There’s an article here by Toby Young that essentially talks about this:
As a reviewer, I always accepted that film is a collaborative medium, but until I started spending time with film-makers I had no idea just how true that is. It is most obvious when it comes to the screenplay. It is fairly well known that the officially credited writers of a film are rarely, if ever, the only authors of the shooting script, but I was still shocked when a famous screenwriter confided he'd been Oscar-nominated for a film he hadn't written a single word of...
I now realise that describing someone as the "director" - or "screenwriter" or "producer" - is completely misleading, in that there are no clearly circumscribed areas of responsibility on a film set. Those official titles are, at best, starting points, guideposts that sometimes point you in the right direction, but equally often lead you astray.

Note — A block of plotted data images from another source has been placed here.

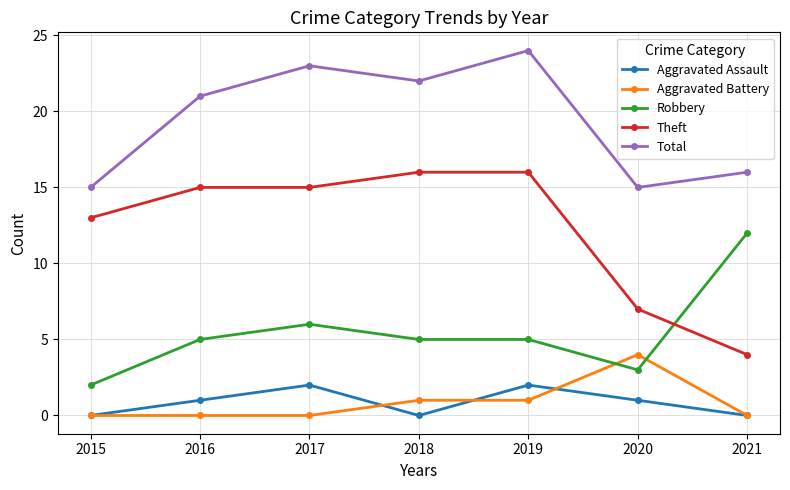

What is the approximate value of Theft at 2020?

7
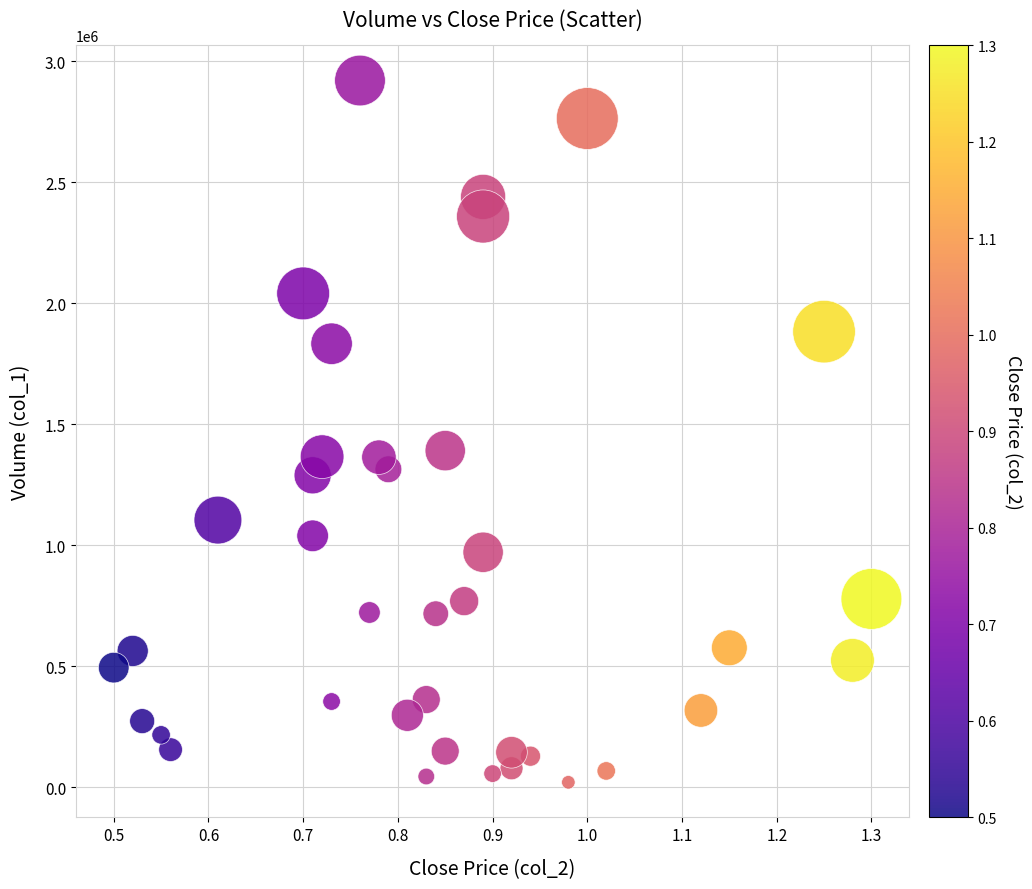

What is the range of Y values (max minus min)?

2901000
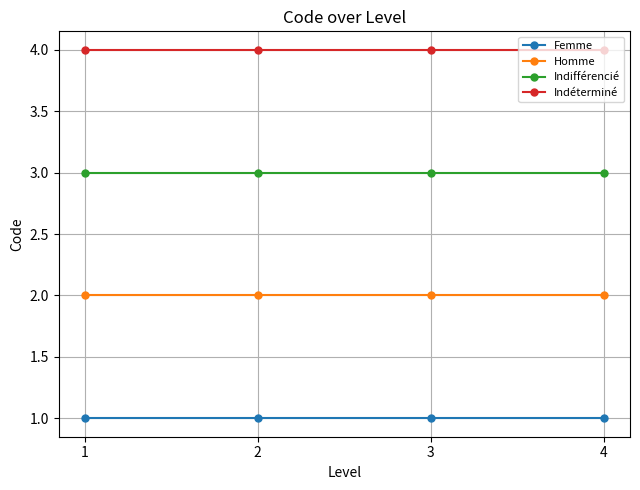

Rank the series by their average value, from highest to lowest.

Indéterminé, Indifférencié, Homme, Femme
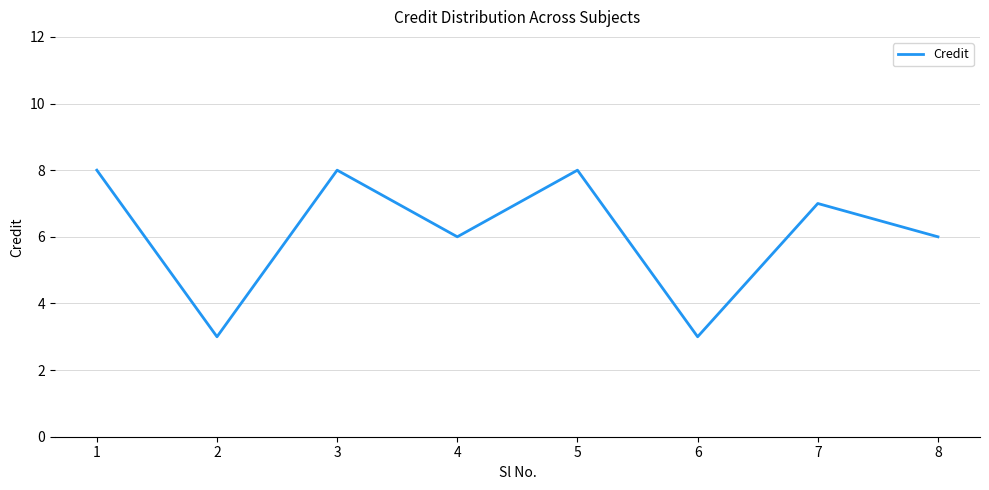

Reading right to left, extract all data points from this chart.

6	7	3	8	6	8	3	8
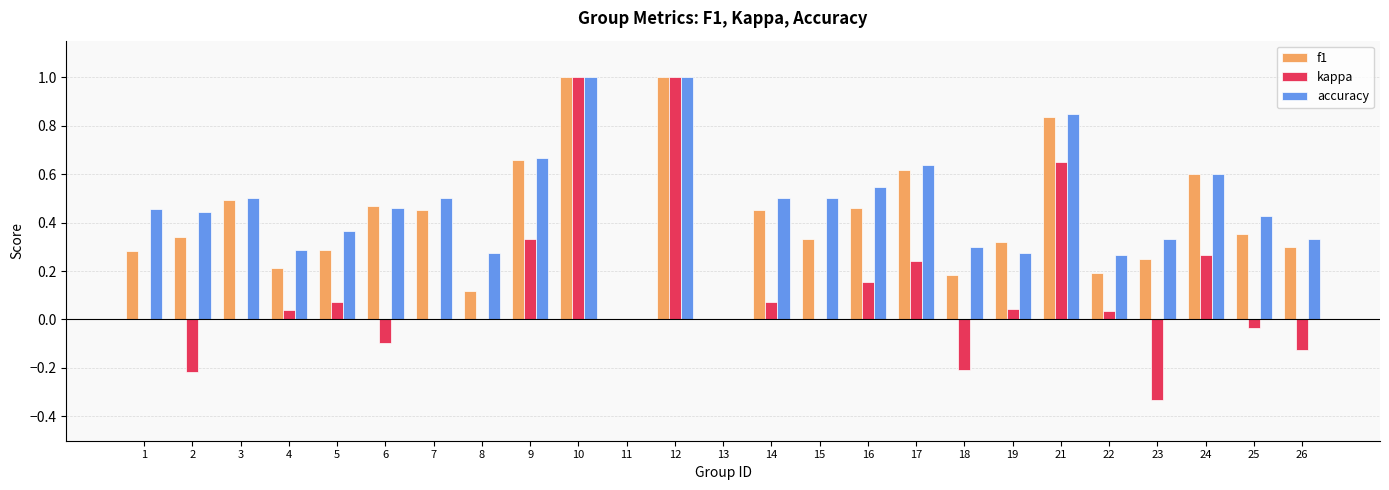

The kappa series shows -0.7 at 13. True or false?

False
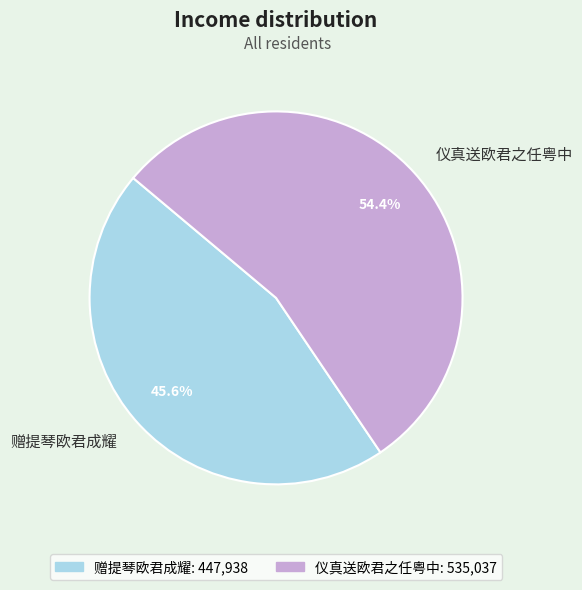

How many slices are in this pie chart?

2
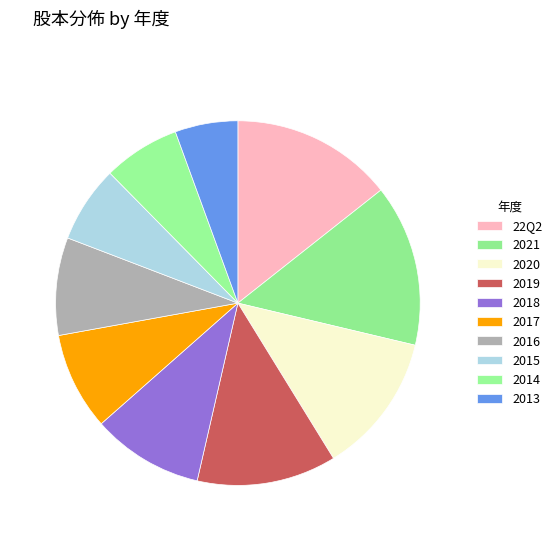

How many segments does this pie chart have?

10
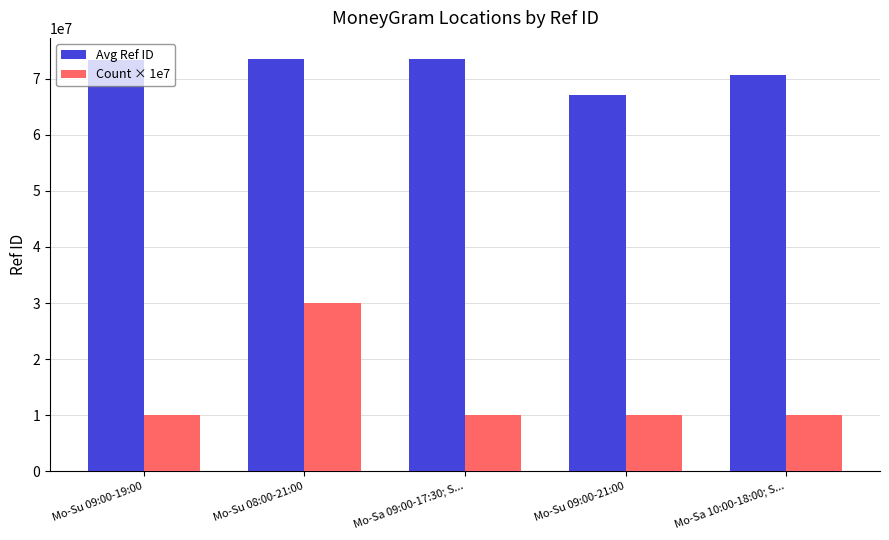

What are all the series names shown in the legend?

Avg Ref ID, Count × 1e7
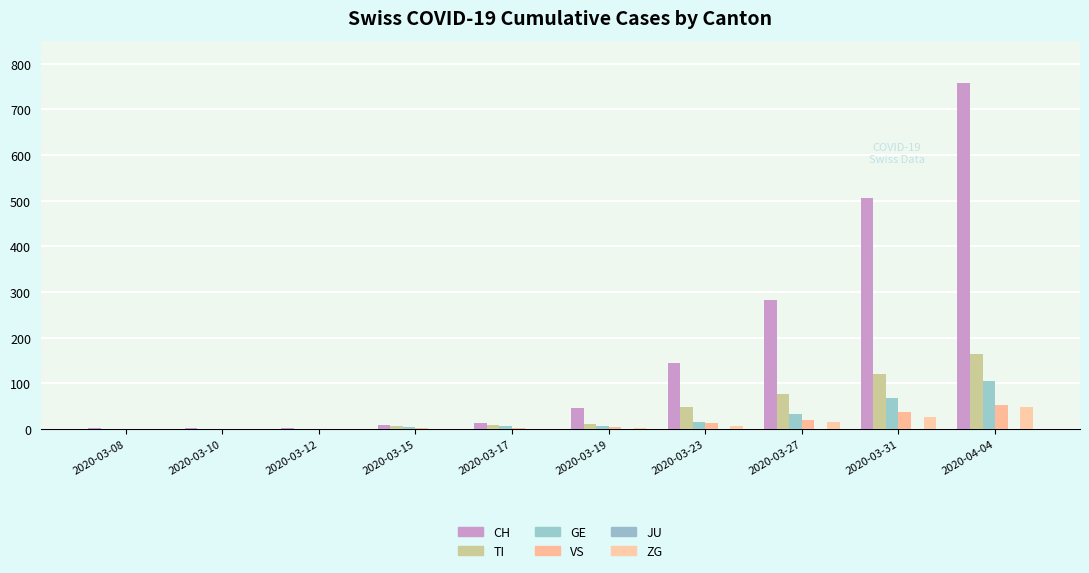

What is the sum of the VS values at 2020-03-15 and 2020-03-31?

39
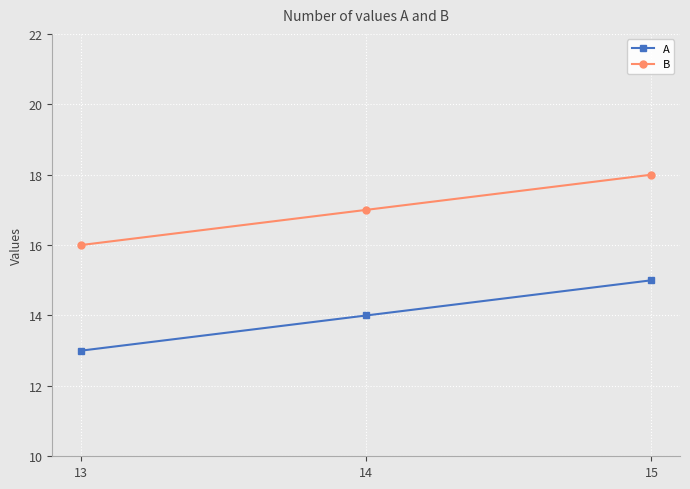

Is it true that B equals 18 at 15?

True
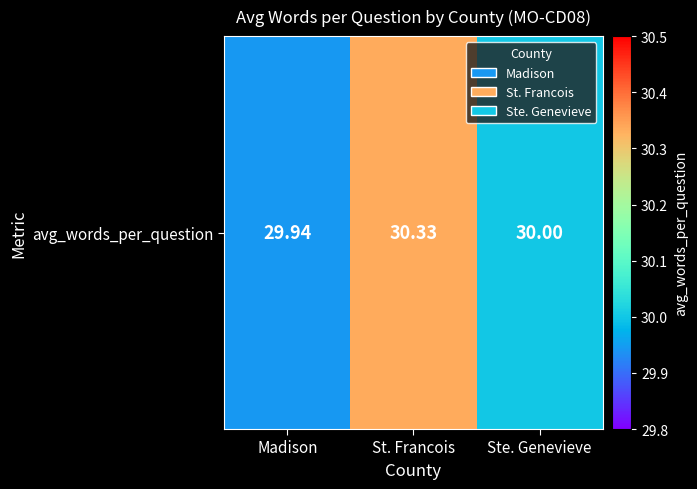

What is the difference between the maximum and second lowest values?

0.3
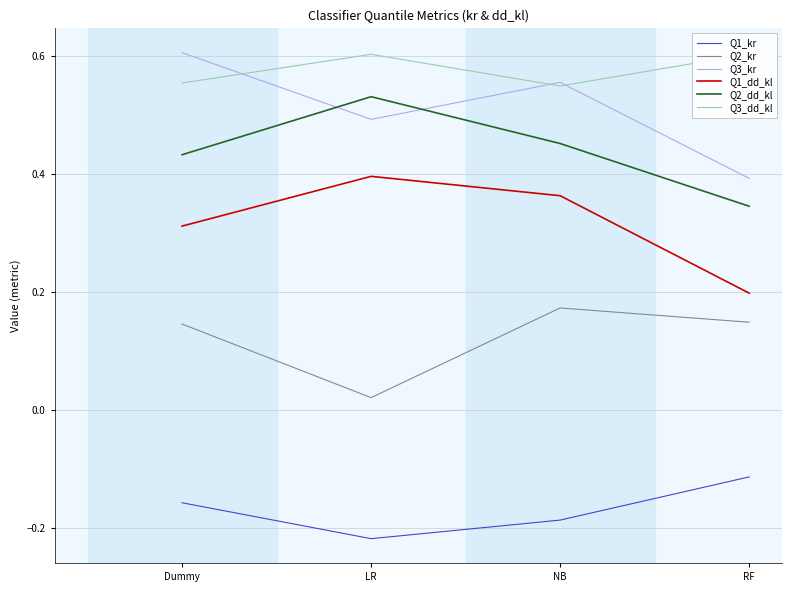

At how many categories does at least one series exceed 0?

4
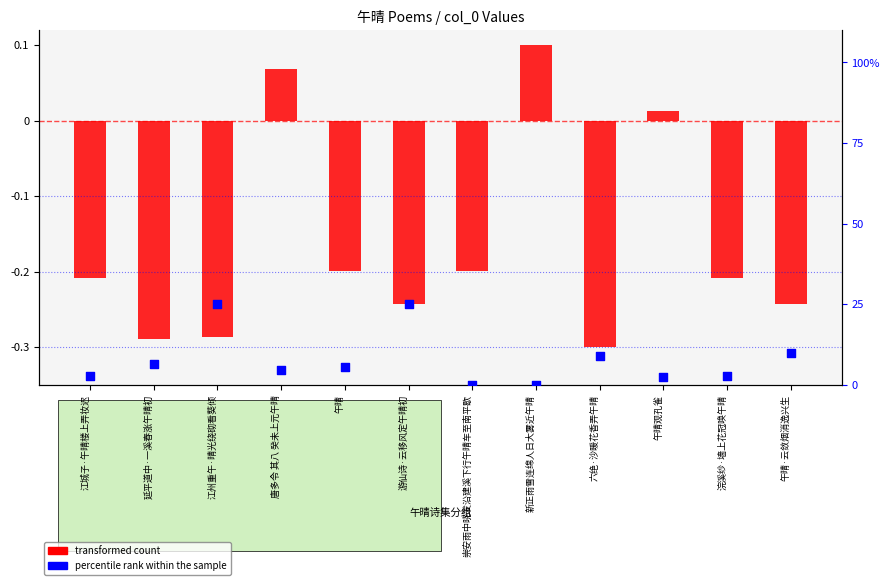

What are all the series names shown in the legend?

transformed count, percentile rank within the sample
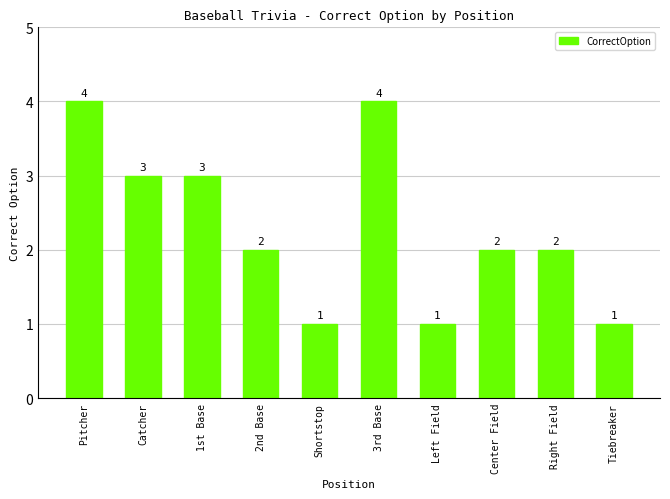

How many data points does each series have?

10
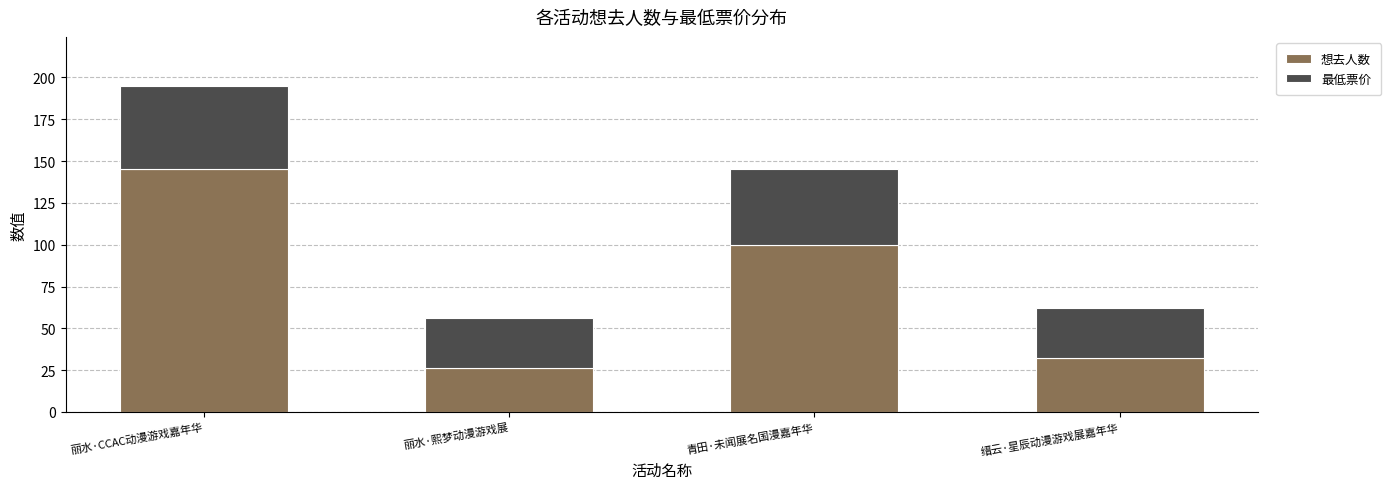

The value of 想去人数 at 缙云·星辰动漫游戏展嘉年华 is 32.0. True or false?

True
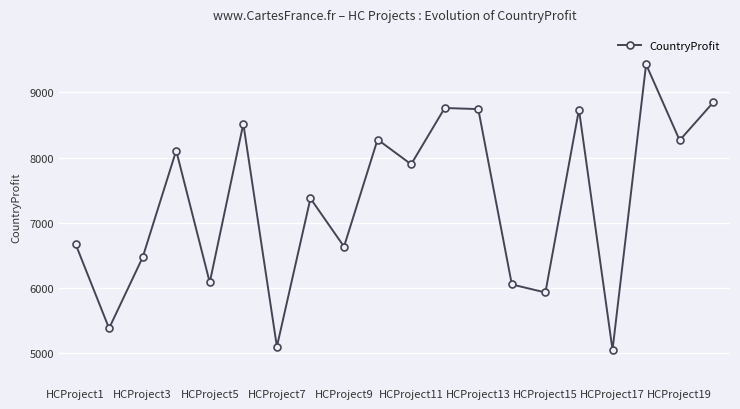

How many interior local peaks (higher than both neighbors) does the data have?

7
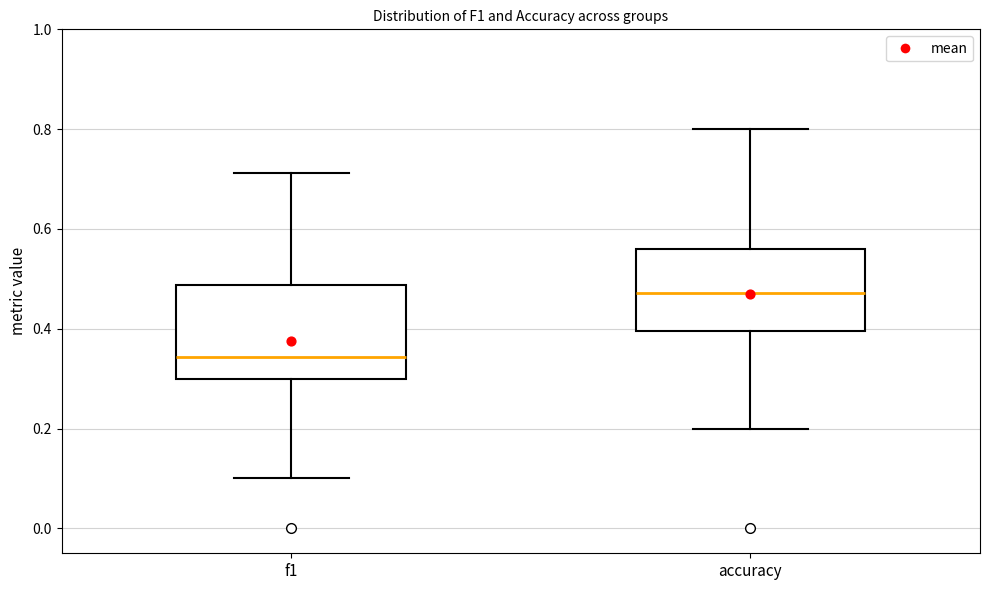

Reading left to right, read every box against the y-axis: the position of its median line, the range the box covers, and the ends of its whiskers. The values are not printed on the chart, so give them approximately, as read against the axis.

f1: median 0.34, box 0.30 to 0.48, whiskers 0.10 to 0.72
accuracy: median 0.48, box 0.40 to 0.56, whiskers 0.20 to 0.80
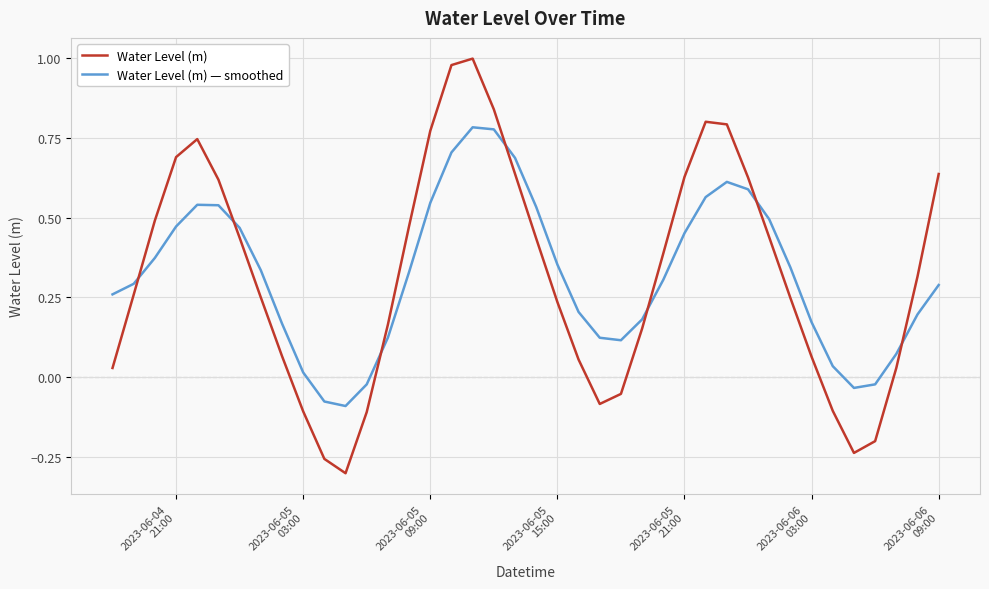

Does the chart display data point markers on the line(s)?

No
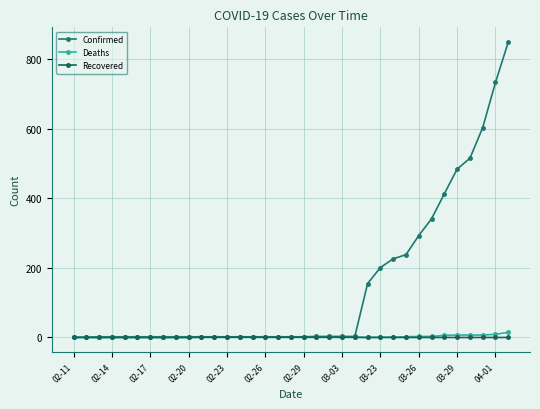

What is the difference between the maximum and minimum values in the Confirmed series?

848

Slogging my way through In The Cut, a single question became immediately apparent: if film truly is a collaborative process as Mister Young states in his article (and I’m not suggesting for a second that it isn’t), then how on earth does something like In The Cut limp its way onto celluloid? Didn’t anyone involved with the making of this film have the presence of mind to say, “Uh, Jane, sweetie – that film you’ve directed? It’s utter guff.” Perhaps everyone was intimidated by the Oscar that Ms Campion no doubt takes everywhere with her, but even so, that’s not really an excuse. If you believe Toby Young, then a film can be made or destroyed in the edit. With that in mind, just imagine the raw material that the editor Alexandre de Francheschi had to work with – it doesn’t really bear thinking about it.
Just what makes In The Cut so toe curlingly bad? Talking about film as a collaborative process is all very well, but if you’re going to start with a script that’s essentially rubbish, then no amount of blood, nudity, swearing and pretentiousness is going to help you. The protagonist Frannie is as drearily passive as a wet weekday morning, where the male characters veer between being either cardboard cut outs or gross stereotypes. Campion can sprinkle the finished product with as many moody atmospherics and pretentious asides as she likes, but she can’t disguise the clunky, paint-by-numbers plot that telegraphs its ending a good hour before it occurs. In other words, you can’t make a skyscraper out of housebricks – and the building that In The Cut most closely resembles is a brick outhouse.
Perhaps the fact that Meg Ryan takes her clothes off might divert attention from the mound of rubbishness clunking about on screen?
As above, the one thing that constantly staggers me with films such as this is that it has taken a small army of professional, intelligent people with an Oscar winning director (supposedly) at the helm to get the thing made. So why is it so bad? There has to a reason: too many cooks? Or not enough? Maybe there weren’t enough suits involved (Toby Young’s criteria for getting a half decent film made)? Who knows? And more to the point, who cares? All I know is that some collaborations work and others don’t – and you can safely put In The Cut in the latter column.